::: The data :::
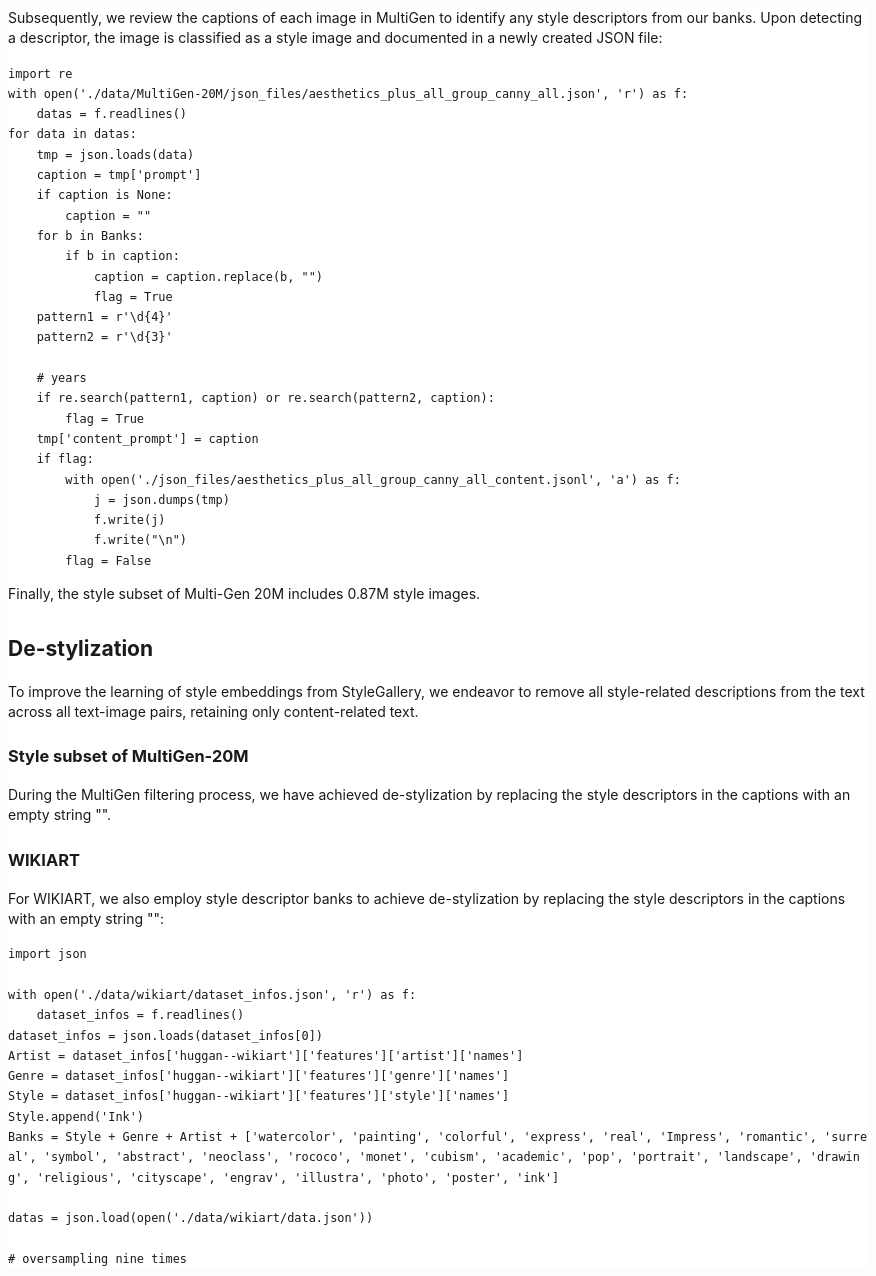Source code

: Subsequently, we review the captions of each image in MultiGen to identify any style descriptors from our banks. Upon detecting a descriptor, the image is classified as a style image and documented in a newly created JSON file:

```shell
import re
with open('./data/MultiGen-20M/json_files/aesthetics_plus_all_group_canny_all.json', 'r') as f:
    datas = f.readlines()
for data in datas:
    tmp = json.loads(data)
    caption = tmp['prompt']
    if caption is None:
        caption = ""
    for b in Banks:
        if b in caption:
            caption = caption.replace(b, "")
            flag = True
    pattern1 = r'\d{4}'
    pattern2 = r'\d{3}'

    # years
    if re.search(pattern1, caption) or re.search(pattern2, caption):
        flag = True
    tmp['content_prompt'] = caption
    if flag:
        with open('./json_files/aesthetics_plus_all_group_canny_all_content.jsonl', 'a') as f:
            j = json.dumps(tmp)
            f.write(j)
            f.write("\n")
        flag = False
```

Finally, the style subset of Multi-Gen 20M includes 0.87M style images.

## De-stylization

To improve the learning of style embeddings from StyleGallery, we endeavor to remove all style-related descriptions from the text across all text-image pairs, retaining only content-related text.

### Style subset of MultiGen-20M
During the MultiGen filtering process, we have achieved de-stylization by replacing the style descriptors in the captions with an empty string "".

### WIKIART
For WIKIART, we also employ style descriptor banks to achieve de-stylization by replacing the style descriptors in the captions with an empty string "":

```shell
import json

with open('./data/wikiart/dataset_infos.json', 'r') as f:
    dataset_infos = f.readlines()
dataset_infos = json.loads(dataset_infos[0])
Artist = dataset_infos['huggan--wikiart']['features']['artist']['names']
Genre = dataset_infos['huggan--wikiart']['features']['genre']['names']
Style = dataset_infos['huggan--wikiart']['features']['style']['names']
Style.append('Ink')
Banks = Style + Genre + Artist + ['watercolor', 'painting', 'colorful', 'express', 'real', 'Impress', 'romantic', 'surreal', 'symbol', 'abstract', 'neoclass', 'rococo', 'monet', 'cubism', 'academic', 'pop', 'portrait', 'landscape', 'drawing', 'religious', 'cityscape', 'engrav', 'illustra', 'photo', 'poster', 'ink']

datas = json.load(open('./data/wikiart/data.json'))

# oversampling nine times
```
:::
### Task instructions
Show all lines above holding the word "from".

### Solution
: Subsequently, we review the captions of each image in MultiGen to identify any style descriptors from our banks. Upon detecting a descriptor, the image is classified as a style image and documented in a newly created JSON file:
To improve the learning of style embeddings from StyleGallery, we endeavor to remove all style-related descriptions from the text across all text-image pairs, retaining only content-related text.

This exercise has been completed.